I think my wife might start collecting at 65 instead of 66. She turns 65 on June 7 of this year. When should she apply?

If you wait until January 2021 (4 months past your FRA of September, 2020), your $2400.00 is increased by $64.00 to $2464.00. But, let's first talk about your options at your 66th birthday, knowing your wife is already over 66 and already collecting her own retirement since age 65 of $531.00.
You have a number of options at 66. You can file and suspend, so your wife can get her additional $630.00 based on your FRA of $2400.00 and so you can wait until 70 to collect an additional 32% on your $2400.00. Yours at 70 becomes $3168.00. You can also file for husband's benefits at 66 and get 1/2 of your wife's $570.00, which is 235.00 per month.
So, if you did this scenario (option A) this is what your SS would be when you are 66 your wife would be getting $531.00 (I picked her own age 65 amount), plus $630.00 from your record and you would get $235.00 from her record. That is a total of $1396.00.
Or, SS at 66, it could be this
option B) your wife would be getting $531.00, plus $630.00 and you get $2400.00. That is a total of $3561.00.
If you pick option A you get to have Option C  at 70: your wife is getting $531.00, plus $630.00 and you get $3168. At 70 that is a total of $4329.00.
So, let's see how this shakes out: If you take option B, you never get option C and when you die your wife goes to $2400.00. If you take option A, and then option C, when you die your wife goes to $3168.00.
Now. let's compare the gain/loss with option A vs option B. In doing the gain/loss I don't include your wife's own $531.00. So at 66 you have benefits of $865.00 (630 + 235) vs. $3030.00 (2400 + 630).
$865 x 48 = $41,520.00.
$3030 x 48 = $145,440.00.
Your initial loss is $103,920.00. At 70 you gain the difference of $768.00. (The difference between $3168 and $2400.00.) Divide the loss by the gain to see how long it takes you to make up that loss you eat it up beginning at 70, by getting the extra $768.00 every month. It takes 135 months or 11.2 years from 70 to make it up. Then each month you live past 81.2, you are ahead by $768.00.
You said you had longevity in your family. It might be worth it. It is also what makes it hard. It also assumes you guys can live on the option A amount once you stop working.
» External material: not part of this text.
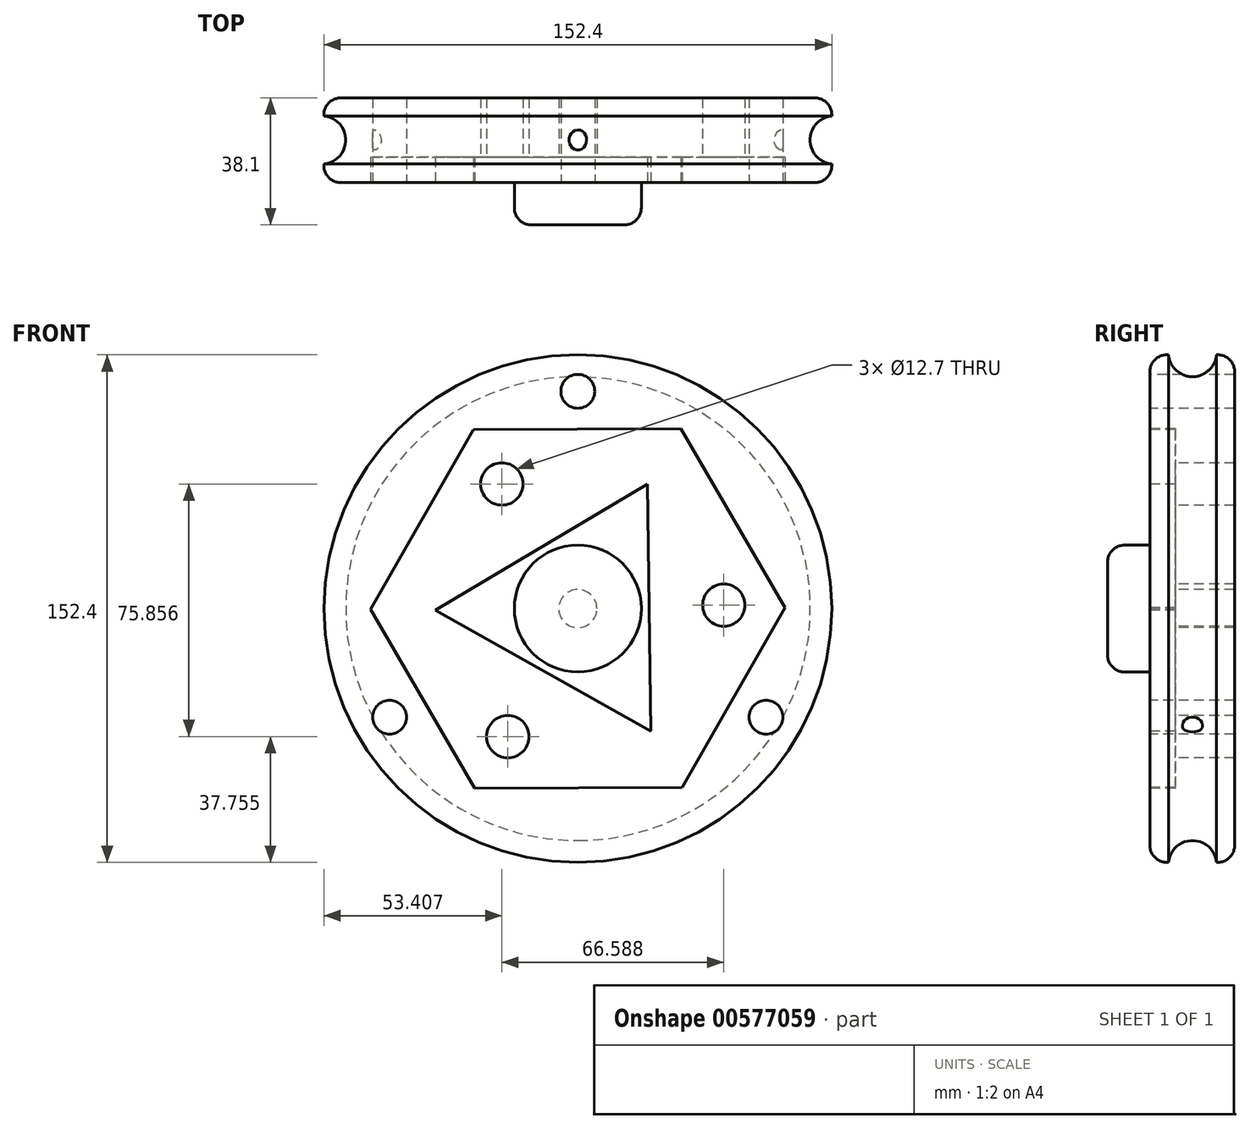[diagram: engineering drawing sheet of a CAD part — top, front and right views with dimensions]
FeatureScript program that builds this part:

If you were going to work until 70, option A is a real possibility. Otherwise, the numbers in Option B make a lot more sense.
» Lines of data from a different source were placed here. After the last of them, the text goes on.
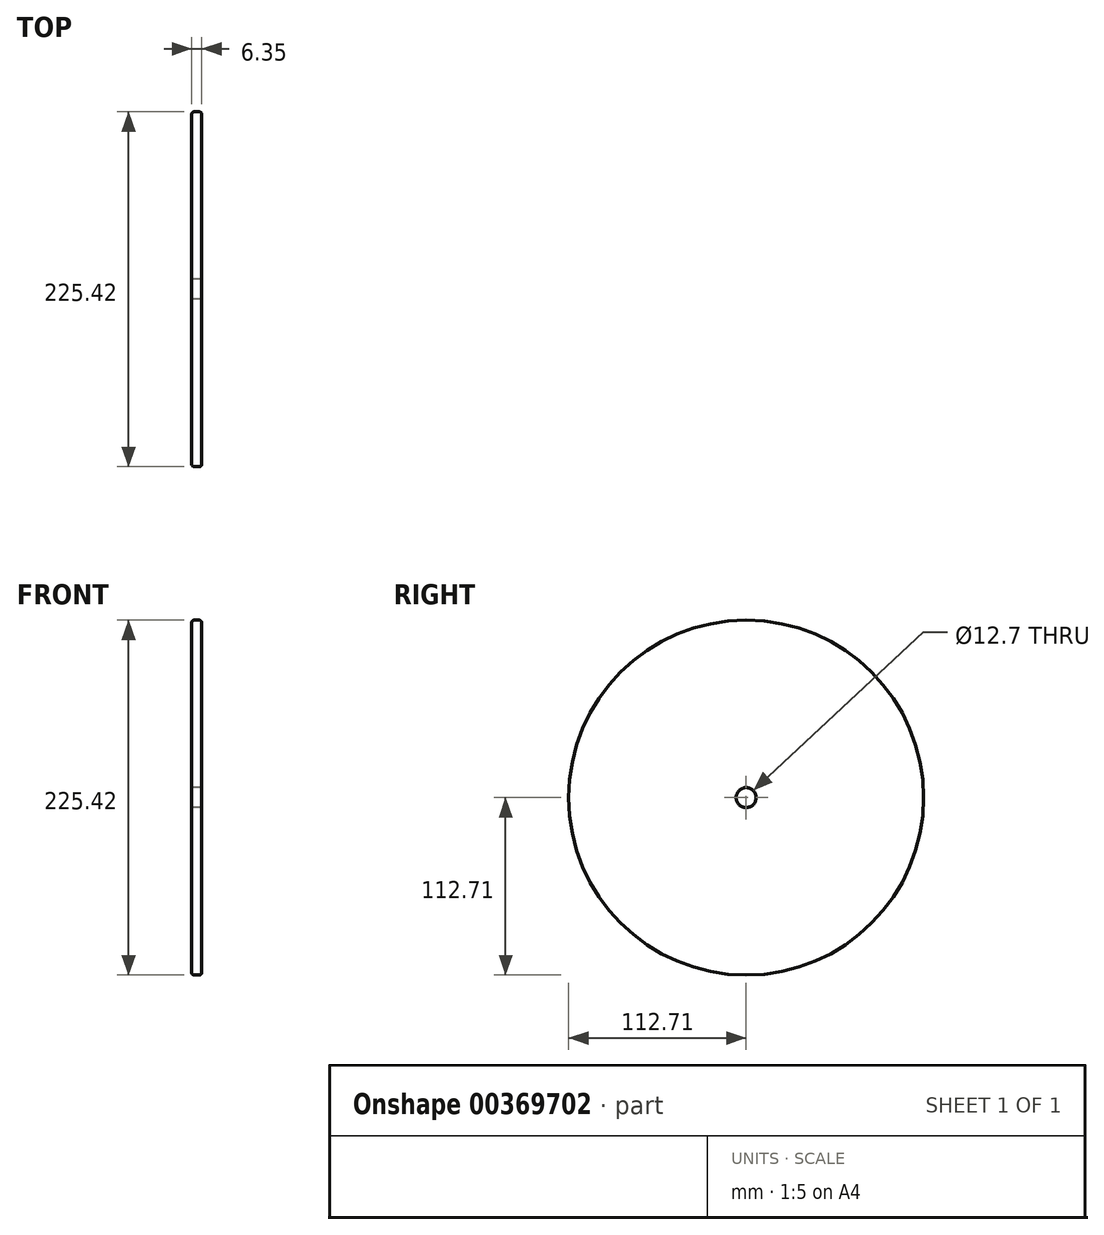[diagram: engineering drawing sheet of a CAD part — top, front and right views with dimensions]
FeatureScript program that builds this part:
annotation { "Feature Type Name" : "Feature", "Feature Type Description" : "" }
export const myFeature = defineFeature(function(context is Context, id is Id, definition is map)
    precondition{}
    {
        {
            var Q0;
            Q0=qCreatedBy(makeId("Right.planeOp"),FACE);
            var sketch = newSketch(context, id + "F0", { "sketchPlane" : qUnion([Q0])});
            skCircle(sketch, "E0", {"center": v(0, 0) * mm, "radius": 112.71 * mm});
            skCircle(sketch, "E1", {"center": v(0, 0) * mm, "radius": 6.35 * mm});
            skSolve(sketch);
        }
        {
            var Q0;
            Q0 = qSketchRegion(id + "F0", true);
            extrude(context, id + "F1", {"entities" : qUnion([Q0]), "depth" : 6.35 * mm, "offsetDistance" : 25.4 * mm});
        }
        {
            var Q0;
            Q0=makeQuery(id+"F1.opExtrude","CAP_EDGE",EDGE,{"disambiguationData":[OSD([sQuery(id+"F0.wireOp",EDGE,"E0")])],"isStart":true});
            var Q1;
            Q1=makeQuery(id+"F1.opExtrude","CAP_EDGE",EDGE,{"disambiguationData":[OSD([sQuery(id+"F0.wireOp",EDGE,"E0")])],"isStart":false});
            fillet(context, id + "F2", {"entities" : qUnion([Q0, Q1]), "radius" : 1.59 * mm, "tangentPropagation" : true, "allowEdgeOverflow" : false});
        }
    });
But, you could do Option A just for 4 months, until January, 2021, which you asked about.
Here is the gain/loss for that scenario: 865 x4 = $3460.00. $3030 x 4 =$12120.00. Initial loss of $8660.00, Gain of $64.00 (difference between 2400 and 2464.) Divide 8660 by 64 = 135 months which is 11.2 years from 66+4 to make it up. At 77.6 you have made up the loss. At your death, your wife goes to $2464.00.
I think that is enough info for this post. If you have questions, let me know. One more point to reiterate: a wife, or husband, does not get the benefit of delayed retirement credits while the worker is still alive. They do get the benefit of delayed retirement credits at the time of the worker's death. So, that is why, no matter what you decide to do, your wife's benefit is her own reduced retirement, and an additional $630.00.